Name
azel — rotate 3-D Cartesian data in azimuth and elevation
DESCRIPTION
azel
converts between right-handed Cartesian coordinate systems,
an application-geometry system
x, y, z
and a viewer-embedded system
d, h, v.
These systems differ by rotation in azimuth and elevation
about their common origin.
Input comes from
infile
and output goes to
outfile
if they are specified, otherwise
azel
uses stdin and stdout, respectively.
Each line of input must contain three numbers separated by
white space.
Unless the
-i
option (q.v.) is specified,
azel
interprets each triple as the
x, y, z
coordinates of a vector, and prints out its
d, h, v
coordinates.
Any other text on the input line beyond the triple is copied verbatim.
Options
The command-line options and their meanings are given below.
-a
azim
Specifies azimuthal rotation of azim degrees. Default is 0.
-e
elev
Specifies elevation rotation of elev degrees. Default is 0.
-c
celsiz
Specifies a cell size of celsiz. Output vectors are scalar multiplied by 1/celsiz. Default is 1. Useful with the
-r
option to bin output data into cells.-i
Causes azel to perform the inverse rotation. The input is transformed from viewer to application-geometry coordinates (i.e., from d, h, v to x, y, z). Incompatible with the
-p
option.-p
Causes azel to project the output vectors onto the hv plane. This gives grid-plane coordinates. Incompatible with the
-i
option.-r
Causes azel to round each coordinate of the output vectors to the nearest integer. Useful with the
-c
option to bin output data into cells.
DEFINITIONS
The viewer coordinates are defined so that positive d points toward the viewer, positive h (horizontal) points to the viewer's right, and positive v (vertical) points up.
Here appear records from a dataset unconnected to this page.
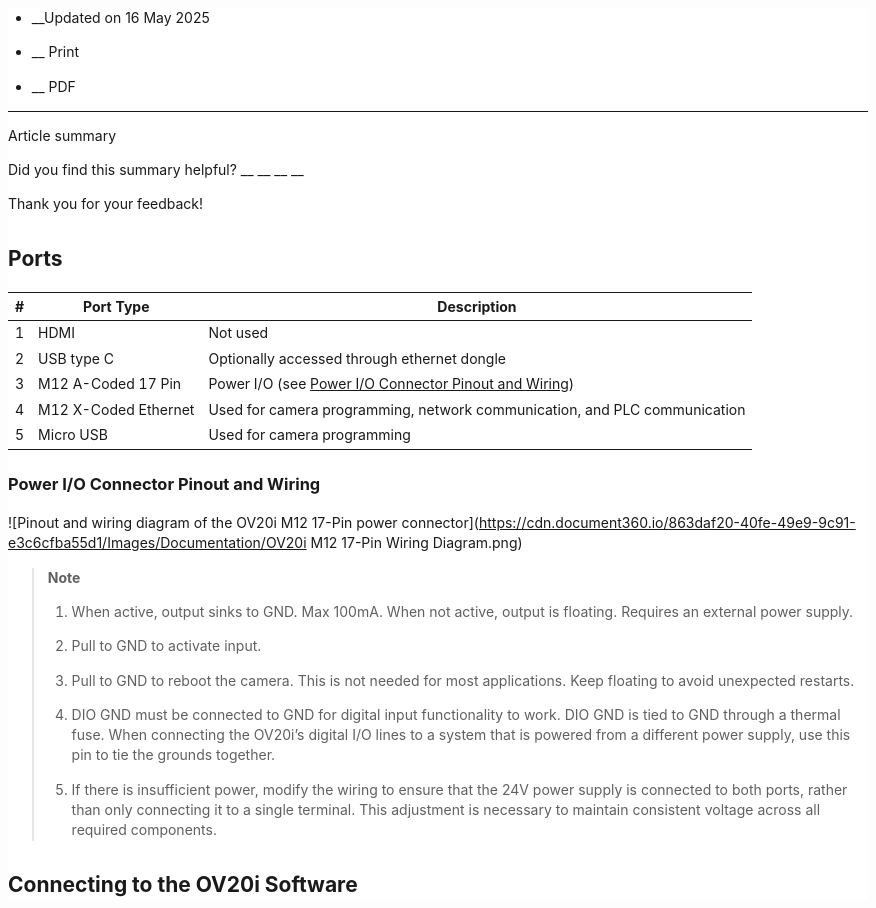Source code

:   *  __Updated on 16 May 2025



  *  __ Print

  * __ PDF




* * *

Article summary

Did you find this summary helpful?  __ __ __ __

Thank you for your feedback\!

## Ports

\#| Port Type| Description  
---|---|---  
1| HDMI| Not used  
2| USB type C| Optionally accessed through ethernet dongle  
3| M12 A-Coded 17 Pin| Power I/O \(see [Power I/O Connector Pinout and Wiring](/v1/docs/electrical-and-communication#power-io-connector-pinout-and-wiring)\)  
4| M12 X-Coded Ethernet| Used for camera programming, network communication, and PLC communication  
5| Micro USB| Used for camera programming  
  
### Power I/O Connector Pinout and Wiring

![Pinout and wiring diagram of the OV20i M12 17-Pin power connector](https://cdn.document360.io/863daf20-40fe-49e9-9c91-e3c6cfba55d1/Images/Documentation/OV20i M12 17-Pin Wiring Diagram.png)

> **Note**
> 
>   1. When active, output sinks to GND. Max 100mA. When not active, output is floating. Requires an external power supply.
> 
>   2. Pull to GND to activate input.
> 
>   3. Pull to GND to reboot the camera. This is not needed for most applications. Keep floating to avoid unexpected restarts.
> 
>   4. DIO GND must be connected to GND for digital input functionality to work. DIO GND is tied to GND through a thermal fuse. When connecting the OV20i’s digital I/O lines to a system that is powered from a different power supply, use this pin to tie the grounds together.
> 
>   5. If there is insufficient power, modify the wiring to ensure that the 24V power supply is connected to both ports, rather than only connecting it to a single terminal. This adjustment is necessary to maintain consistent voltage across all required components.
> 
> 


## Connecting to the OV20i Software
When azim = elev =0 , the two coordinate systems coincide, in which case azel performs the identity transformation. Azimuth is the angle in the dh plane from positive h to positive y, measured toward positive d. Elevation is the angle in the dv plane from positive v to positive z, measured toward positive d. In the forward direction the azimuthal rotation is performed before the elevation, while in the inverse direction, the elevation is undone before the azimuth. Thus, the z axis is always normal to the h axis. When azim = 90 and elev = 0, x = -h, y = d, and z = v. When azim = 0 and elev = 90, x = -v, y = h, and z = d.